## TASK INSTRUCTIONS
Nothing in the data should change when you return it, but leave the pictures out.

## DATA SUPPLIED

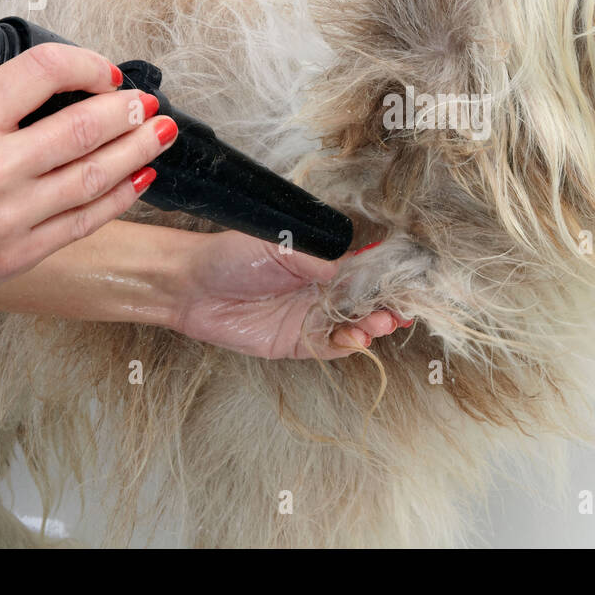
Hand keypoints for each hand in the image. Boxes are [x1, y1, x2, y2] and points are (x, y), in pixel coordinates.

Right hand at [0, 43, 178, 344]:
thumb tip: (44, 82)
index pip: (40, 73)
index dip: (83, 63)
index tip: (101, 69)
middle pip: (83, 129)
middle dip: (128, 110)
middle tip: (148, 100)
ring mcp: (9, 218)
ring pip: (94, 177)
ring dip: (137, 151)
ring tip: (161, 131)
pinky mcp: (21, 254)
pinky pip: (85, 221)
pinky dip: (119, 197)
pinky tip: (141, 177)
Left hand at [172, 231, 405, 359]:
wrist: (190, 286)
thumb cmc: (231, 255)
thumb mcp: (281, 246)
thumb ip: (318, 259)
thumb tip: (350, 269)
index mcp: (321, 263)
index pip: (363, 271)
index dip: (385, 279)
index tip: (404, 285)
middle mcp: (320, 291)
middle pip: (364, 303)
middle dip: (385, 308)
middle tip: (397, 312)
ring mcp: (308, 318)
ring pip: (350, 327)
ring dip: (369, 327)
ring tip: (378, 325)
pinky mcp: (294, 343)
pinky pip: (326, 347)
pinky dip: (344, 346)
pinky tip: (354, 340)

## EXERCISE OUTPUT
Hand keypoints for each hand in the image. Boxes are [x1, y1, x2, y2] and points are (x, y), in pixel coordinates.

Right hand at [0, 43, 178, 344]:
thumb tip: (44, 82)
index pip: (40, 73)
index dip: (83, 63)
index tip: (101, 69)
middle pip: (83, 129)
middle dip: (128, 110)
middle tip: (148, 100)
ring mcp: (9, 218)
ring pip: (94, 177)
ring dip: (137, 151)
ring tip: (161, 131)
pinky mcp: (21, 254)
pinky pip: (85, 221)
pinky dip: (119, 197)
pinky tip: (141, 177)
Left hand at [172, 231, 405, 359]:
wrist: (190, 286)
thumb cmc: (231, 255)
thumb mcp: (281, 246)
thumb ip: (318, 259)
thumb tip: (350, 269)
index mcp: (321, 263)
index pip: (363, 271)
index dip: (385, 279)
index tip: (404, 285)
middle mcp: (320, 291)
middle pip: (364, 303)
middle dip: (385, 308)
middle tip: (397, 312)
ring mcp: (308, 318)
ring pip: (350, 327)
ring dip: (369, 327)
ring tip: (378, 325)
pinky mcp: (294, 343)
pinky pip: (326, 347)
pinky dip: (344, 346)
pinky tip: (354, 340)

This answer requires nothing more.